* _Excerpt_:

※

Thanks, some good ideas on the posts. I'm hunting a transition area between beans and bedding. It's thick cover. I have picks of the 5 shooter bucks. Coming in at all different times. Yes some are at night. Not sure how to uplaod on a reply.

[ame]http://i1084.photobucket.com/albums/j409/kingcrapp/bigdeer.jpg[/ame]


----------



## BigSteve (Sep 7, 2009)

Here's an iron county buck killed last year in the first couple of days of the up muzzleloader season. Came right in to the pile with no intentions other than eating and was shot with an apple in his mouth.:lol:


----------



## Tom (mich) (Jan 17, 2003)

No, never.


----------



## thunder river outfitters (Aug 21, 2007)

i would say in the early season, your chances are very very slim. there are other methods that will produce better results.
just to answer your question, yes i think they do, but mostly at night if at all.
late season in the snow, it can be very effective if done the right way.
in all my years of guiding, the guys that harvest the most mature and bigger bucks are not hunting over bait. pinch point, travel routes to and from bedding areas, staging areas..ect have a bigger success rate and harvest bigger bucks.
i also do believe that with all the bait pile hitting the ground, this will make them more nocturnal,....... if your fridge was stocked every day by your naighbor, do you feel the need to leave your house to hit the grocery store?
yes big bucks do hit bait, but most of the time its at night i believe.
i dont know about other states, but in michigan its really tuff to harvest a big buck over bait.


----------



## bersh (Dec 9, 2003)

Michigan_Angler said:


> Not too legal


It was legal in the U.P.


----------



## hypox (Jan 23, 2000)

Don't know. I've shot a ton of big bucks without bait, and 0 with bait (never tried).


----------



## johnhunter247 (Mar 12, 2011)

I think it depends on the situation. If your hunting a large tract, a couple hundred acres or more with very minimal hunting pressure and you can put a large auto timed feeder so you can keep human presence down then yes. If you have to hunt like most and there is umpteen hunters every square mile then no. Read Bill Vales book. He has a whole chapter on baiting and some very good points on the matter.


----------



## big lobes dean (Oct 8, 2011)

Kingcrapp said:


> Do big bucks go to bait piles?
> Suggestions?


The 1st Deer I ever shot was with a bow during the rut.a real nice 7 Point eating carrrorts off. My bait pile.


----------



## anonymous7242016 (Aug 16, 2008)

Tom (mich) said:


> I'm not debating the differences between Michigan and any other state.
> 
> What I'm attempting to do is provide evidence (albeit anecdotal) contrary to the common opinion that "big bucks don't come to bait during the day....."


Big bucks coming to bait during the day. 
Using your pictures from Kansas shows that yes big bucks come to bait. In parts of Canada this is how many big bucks are killed. Now that we are a Michigan Sportsman forum I guess the assumption is that the op might be talking about big Michigan bucks. Because of our highly pressured hunting in this state the question "Do big bucks come to bait piles?" has to be looked at in a much different way.

※

* _Information provided_:

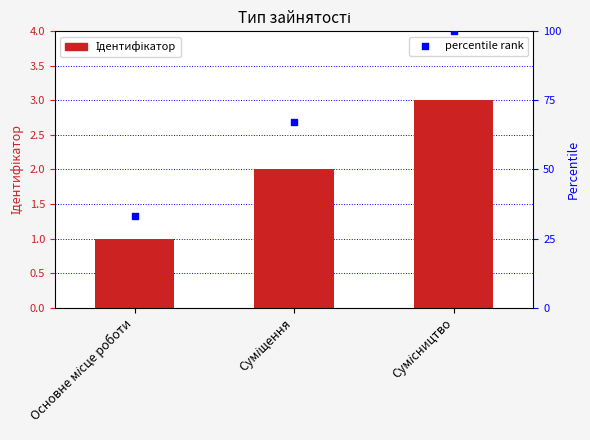

Which series contains the lowest Y value?

Ідентифікатор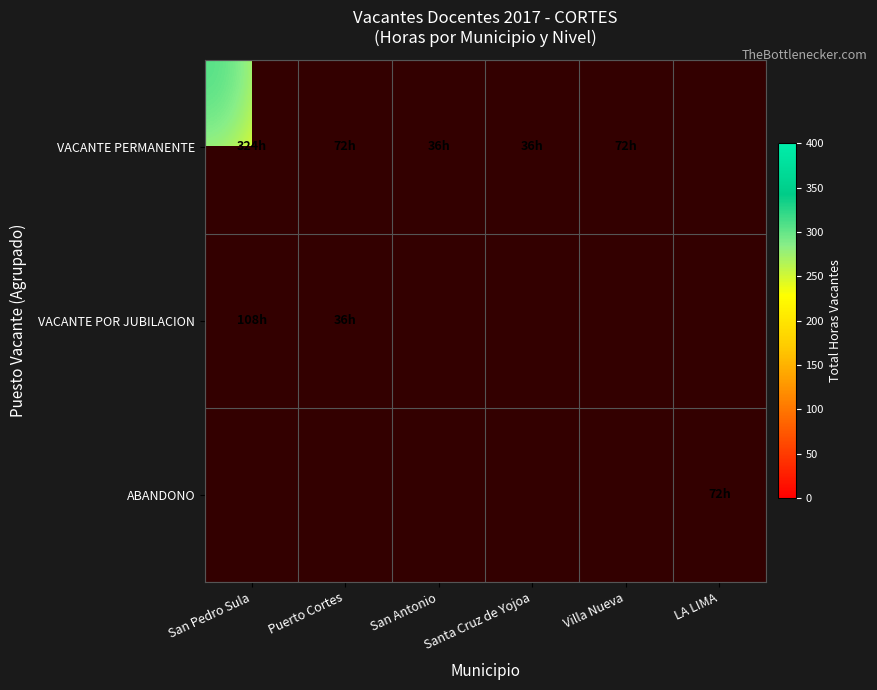

Where is VACANTE POR JUBILACION nearest to the value 72?

San Pedro Sula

※

* _Tasks to complete_:
1. In the forum thread on hunting big bucks over bait, what did the Iron County buck in BigSteve's post have in its mouth when it was shot?
2. Continue the forum thread on hunting big bucks over bait from the point where it stops.

* _Numbered answers_:
1. An apple.

2.
Yes they do, but mostly at night, and very unlikely during the day. The thought that they may check a bait pile from down wind during the rut for does, has truth, but more than likely the hunter will also be down wind of the bait pile, which puts the hunter between the buck and the pile. Guess what? He smells the hunter too. So most of the time the hunter won't even know. Besides that unless there is heavy cover a pressured mature buck probably isn't going to spend much time in the area if any at all.
If Michigan had less hunters, we would have more big bucks, less hunting pressure and more than likely better success with big bucks and bait. 
So the answer is yes, but the better question would be, "Is hunting over bait a productive method to kill big bucks?" Then the answer would start off with "Depends on where you are hunting........In Michigan, no, not normally"


----------



## Outdoorsman17 (Dec 28, 2005)

I think of bait as another tool. No different than grunt calls,scents,mock scrapes or food plots. I can't understand why it has to be everything or nothing. And yes mature bucks sometimes come to bait.


----------



## boomer_x7 (Dec 19, 2008)

ilook at mature bucks coming to bait piles, like crossing the road... When your young, you run arcoss the road without care. (untill mom starts screaming at you) But as you get older and learn "hey the flat black stuff means high speed cars could come flying at you" maybe even have a close call or 2 or 3 each november and you start to pay attention. You also learn that more roads popping up and stuff like rush hour means MORE cars and more chances that you might go splat. 

So my point is= why wouldnt a mature buck learn that a pile of apples in pine trees, or sugar beets in oaks ect. (surrounded by 20 white leaves that smell like a rotten whore house) mean PEOPLE!!!! look at how many people bait. How many people stop at the gas station on there way to the camp, and grab a bag of bait. Then they walk out to the woods letting every tree branch rub there sweaty head and drop it on the ground.Then set up the pop-up blind the dog has been sleeping on the whole way. Oh and dont forget that beer can you gotta hang on the tree... How much scent is on that bait and in the area now......

But, every now and then even the guy that looked "both ways before he crosses" his whole life, gets disstracted when that new issue of sports illistrated swim suit edition shows up and.... SPLAT


----------



## Joe Archer (Mar 29, 2000)

Kingcrapp said:


> Do big bucks go to bait piles?
> Suggestions?


Without reading all the debate that I am sure will resulty here - YES big bucks WILL go to bait piles. However, it is hard to kill a big buck at a bait pile. Along that same line of reasoning, it is hard to kill a big buck period. 
Calling, scent, mock scrapes, and the rut are important considerations when targetting bicg bucks whether using bait or not. 
<----<<<


----------



## jacksonmideerhunter (Oct 9, 2011)

Since I started hunting, I have taken a 4 1/2, 4-3 1/2s, 4-2 1/2s and a pile of smaller bucks. Only 3 of them were not taken at or near bait. I have also seen my dad take quite a few mature bucks using the same tactics. The older bucks dont always come in and eat, (usually they do though if there is no hot doe nearby) but they usually come close enough for a shot in order to check out the does. 

Lorren


----------



## bucketmouthhauler (Sep 24, 2005)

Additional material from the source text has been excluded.